I first read Hard Love in 8th grade, about ten years before I figured out I was a lesbian. Later, I decided my fascination with this novel should have been a clue that I was gay—the bashful curiosity that caused me to shut myself in my bedroom and tear through this book in just a few hours was probably a result of my literary crush on one of Ellen Wittlinger’s main characters, Marisol.
John (or Gio, as he dubs himself) is a bit of a loner, navigating his parents’ divorce through his newly founded zine, Bananafish. As Gio explores more of the indie zine culture, he discovers Marisol’s zine, Escape Velocity. Impressed with both her writing and her openness about her identity, Gio vows to seek out Marisol, hoping to gain some inspiration. Marisol agrees to teach him the ways of zine-making, and soon their relationship evolves into a true friendship, for which neither character is totally prepared.
I’ve always been fascinated by the ambiguous line between friendship and romance. This book takes that ambiguity and brings it into focus, as Gio and Marisol try to figure out how to be friends when there are some questionably more-than-friendly feelings involved.

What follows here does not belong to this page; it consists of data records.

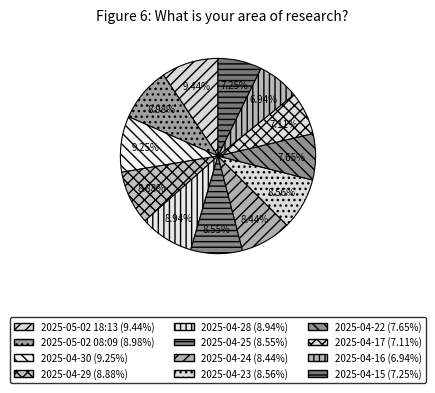

Does 2025-04-15 represent more than half of the total?

No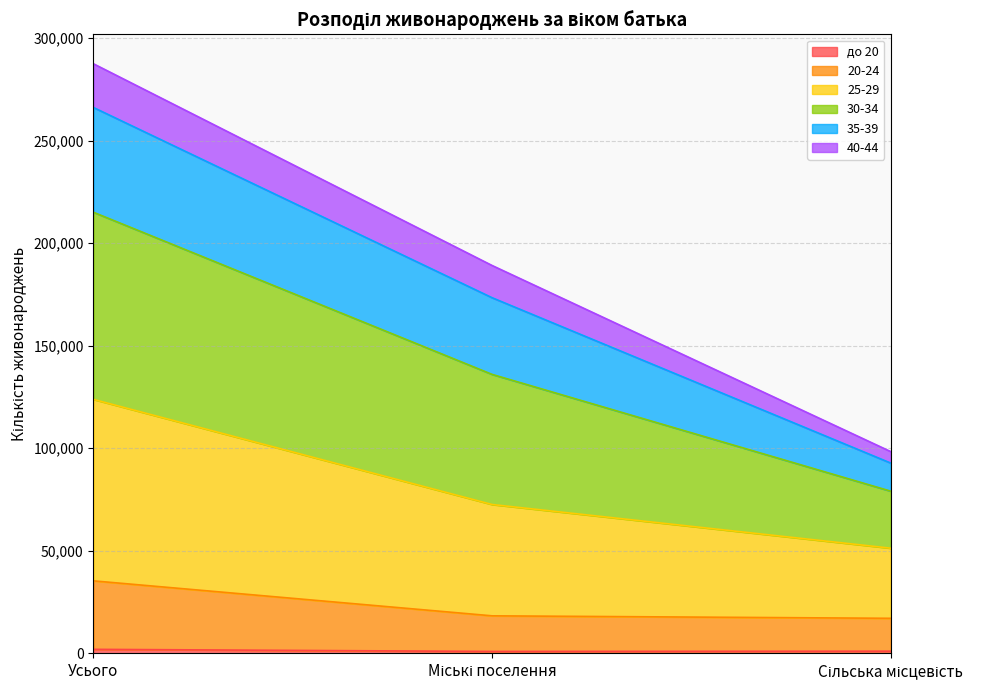

How many lines are shown in the chart?

6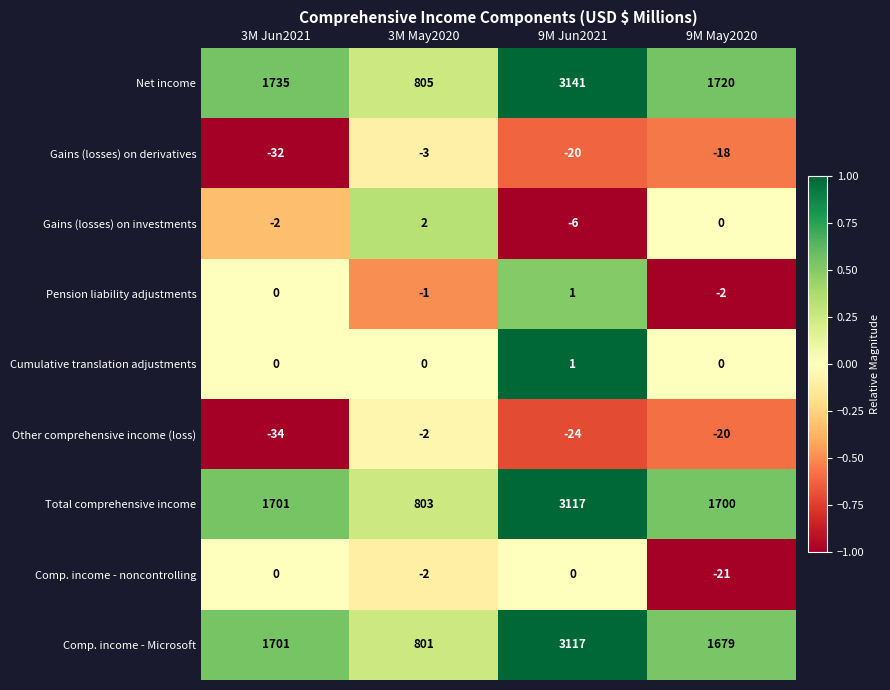

What is the maximum value shown in the chart?

3141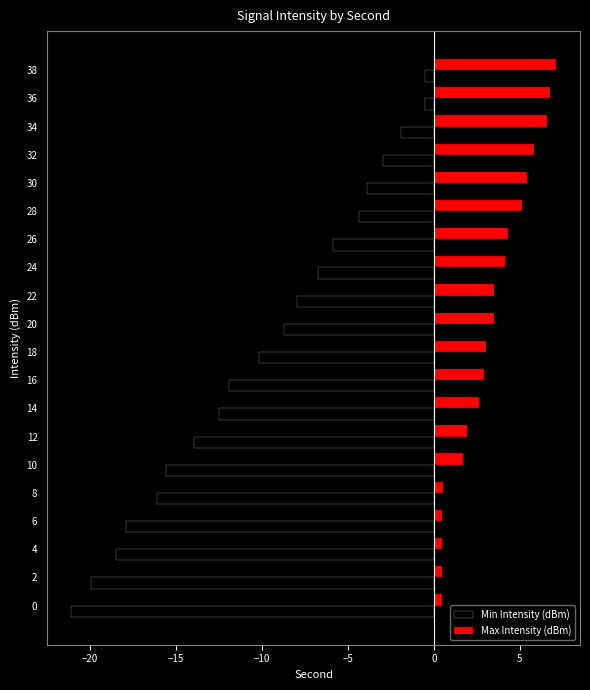

Which series has the largest total across all categories?

Max Intensity (dBm)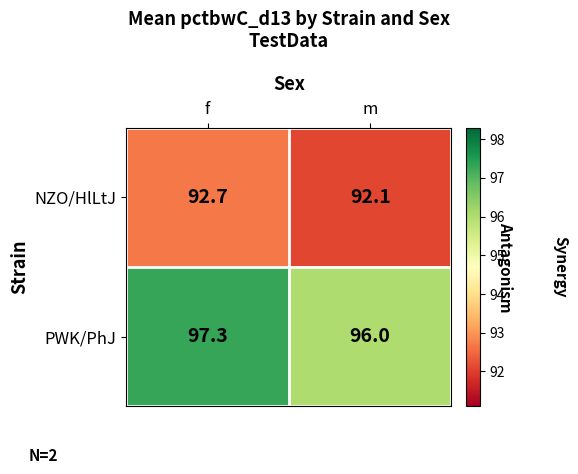

At how many categories does at least one series exceed 92?

2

Marisol is an amazing character. She is witty, sarcastic, super intelligent and incredibly confident. She knows more about herself than most adults do, and is constantly trying to understand her identity better. Her introspective side manifests itself in Escape Velocity, in which she validates her identity by naming it in a very Audre Lorde-like manner (“Marisol Guzman, Puerto Rican Cuban Yankee Cambridge, Massachusetts, rich spoiled lesbian private-school-gifted-and-talented writer virgin looking for love”).
But even Marisol doesn’t have it all figured out. As she advises Gio on his writing and his life, her attitude suggests that she sees the world in black and white—she honestly believes there is one right way to approach a situation. For this reason, she is caught off-guard when her friendship with Gio gets more complicated than expected.
I have much less patience for Gio than for Marisol. I always want him to grow more courageous as the story progresses, but when he decides to do something drastic, it is often without any consideration for the consequences. However, I do prefer Gio as a narrator: in Wittlinger’s companion book, Love and Lies: Marisol’s Story, I found that having insight into her point of view took away from her allure.
The primary flaw of Hard Love is its narrow-mindedness; it excludes any identity other than gay or straight. (For example, asexuality is deemed “a defect.”) Similarly, the novel relies on stereotypes of lesbians that made me a bit uncomfortable during my latest reading. I hate to think that the depictions of lesbians I saw in Hard Love defined what the term meant for me as a supposedly straight teenager.
At the same time, readers should remember that Hard Love was published in 1999, many years before the Malinda Lo and David Levithan age of LGBTQ YA. Only recently has the genre expanded to include such varied stories of queer youth. As such, Wittlinger was certainly a frontrunner in creating space for lesbian characters in mainstream YA literature—in fact, Hard Love won the Lambda Literary Award for YA fiction in 2000.
Though it is arguably less progressive than more recently published books, I still highly recommend Hard Love. Marisol and Gio’s struggle to define friendship will always be relevant, whether you are a teenager just trying to make it through high school or a twenty-something who wishes she had recognized the feelings this book conjured so many years ago.